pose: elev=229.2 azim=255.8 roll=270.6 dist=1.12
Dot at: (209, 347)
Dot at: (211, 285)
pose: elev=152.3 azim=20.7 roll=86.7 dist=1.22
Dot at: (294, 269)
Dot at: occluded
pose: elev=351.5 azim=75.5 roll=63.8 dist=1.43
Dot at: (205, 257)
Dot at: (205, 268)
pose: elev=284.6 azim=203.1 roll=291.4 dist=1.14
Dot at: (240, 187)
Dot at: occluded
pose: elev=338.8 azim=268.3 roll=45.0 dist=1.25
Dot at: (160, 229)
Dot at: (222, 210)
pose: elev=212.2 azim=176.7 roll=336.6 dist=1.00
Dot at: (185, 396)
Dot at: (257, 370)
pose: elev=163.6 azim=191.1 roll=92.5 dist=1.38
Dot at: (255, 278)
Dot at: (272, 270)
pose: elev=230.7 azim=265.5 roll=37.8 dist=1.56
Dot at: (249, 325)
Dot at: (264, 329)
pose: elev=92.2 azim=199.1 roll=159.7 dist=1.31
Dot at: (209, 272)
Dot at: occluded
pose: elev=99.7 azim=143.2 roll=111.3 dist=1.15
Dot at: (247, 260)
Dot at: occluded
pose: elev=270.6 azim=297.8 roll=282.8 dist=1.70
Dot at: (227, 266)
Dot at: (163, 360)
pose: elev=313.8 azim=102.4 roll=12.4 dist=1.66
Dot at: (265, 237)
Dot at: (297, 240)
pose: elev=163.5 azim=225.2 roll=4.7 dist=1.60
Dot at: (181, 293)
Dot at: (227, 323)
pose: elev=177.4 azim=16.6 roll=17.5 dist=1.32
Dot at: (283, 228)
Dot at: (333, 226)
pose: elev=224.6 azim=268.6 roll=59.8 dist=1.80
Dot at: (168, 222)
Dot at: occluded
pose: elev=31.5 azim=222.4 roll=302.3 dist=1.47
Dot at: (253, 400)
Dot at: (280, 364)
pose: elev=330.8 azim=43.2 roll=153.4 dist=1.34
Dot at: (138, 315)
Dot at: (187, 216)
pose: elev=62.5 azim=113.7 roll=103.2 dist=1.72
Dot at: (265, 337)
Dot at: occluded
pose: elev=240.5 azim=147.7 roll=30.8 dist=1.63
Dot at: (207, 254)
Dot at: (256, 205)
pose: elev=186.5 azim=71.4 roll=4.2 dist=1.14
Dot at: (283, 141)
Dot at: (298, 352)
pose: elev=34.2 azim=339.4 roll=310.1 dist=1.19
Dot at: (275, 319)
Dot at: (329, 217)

● ● ●

> [Short problem]
Copy out the items from the first line through the line containing "Dot at: (280, 364)", changing every "pose" to "camera" and leaving everything else untouched.

> [Output for this task]
camera: elev=229.2 azim=255.8 roll=270.6 dist=1.12
Dot at: (209, 347)
Dot at: (211, 285)
camera: elev=152.3 azim=20.7 roll=86.7 dist=1.22
Dot at: (294, 269)
Dot at: occluded
camera: elev=351.5 azim=75.5 roll=63.8 dist=1.43
Dot at: (205, 257)
Dot at: (205, 268)
camera: elev=284.6 azim=203.1 roll=291.4 dist=1.14
Dot at: (240, 187)
Dot at: occluded
camera: elev=338.8 azim=268.3 roll=45.0 dist=1.25
Dot at: (160, 229)
Dot at: (222, 210)
camera: elev=212.2 azim=176.7 roll=336.6 dist=1.00
Dot at: (185, 396)
Dot at: (257, 370)
camera: elev=163.6 azim=191.1 roll=92.5 dist=1.38
Dot at: (255, 278)
Dot at: (272, 270)
camera: elev=230.7 azim=265.5 roll=37.8 dist=1.56
Dot at: (249, 325)
Dot at: (264, 329)
camera: elev=92.2 azim=199.1 roll=159.7 dist=1.31
Dot at: (209, 272)
Dot at: occluded
camera: elev=99.7 azim=143.2 roll=111.3 dist=1.15
Dot at: (247, 260)
Dot at: occluded
camera: elev=270.6 azim=297.8 roll=282.8 dist=1.70
Dot at: (227, 266)
Dot at: (163, 360)
camera: elev=313.8 azim=102.4 roll=12.4 dist=1.66
Dot at: (265, 237)
Dot at: (297, 240)
camera: elev=163.5 azim=225.2 roll=4.7 dist=1.60
Dot at: (181, 293)
Dot at: (227, 323)
camera: elev=177.4 azim=16.6 roll=17.5 dist=1.32
Dot at: (283, 228)
Dot at: (333, 226)
camera: elev=224.6 azim=268.6 roll=59.8 dist=1.80
Dot at: (168, 222)
Dot at: occluded
camera: elev=31.5 azim=222.4 roll=302.3 dist=1.47
Dot at: (253, 400)
Dot at: (280, 364)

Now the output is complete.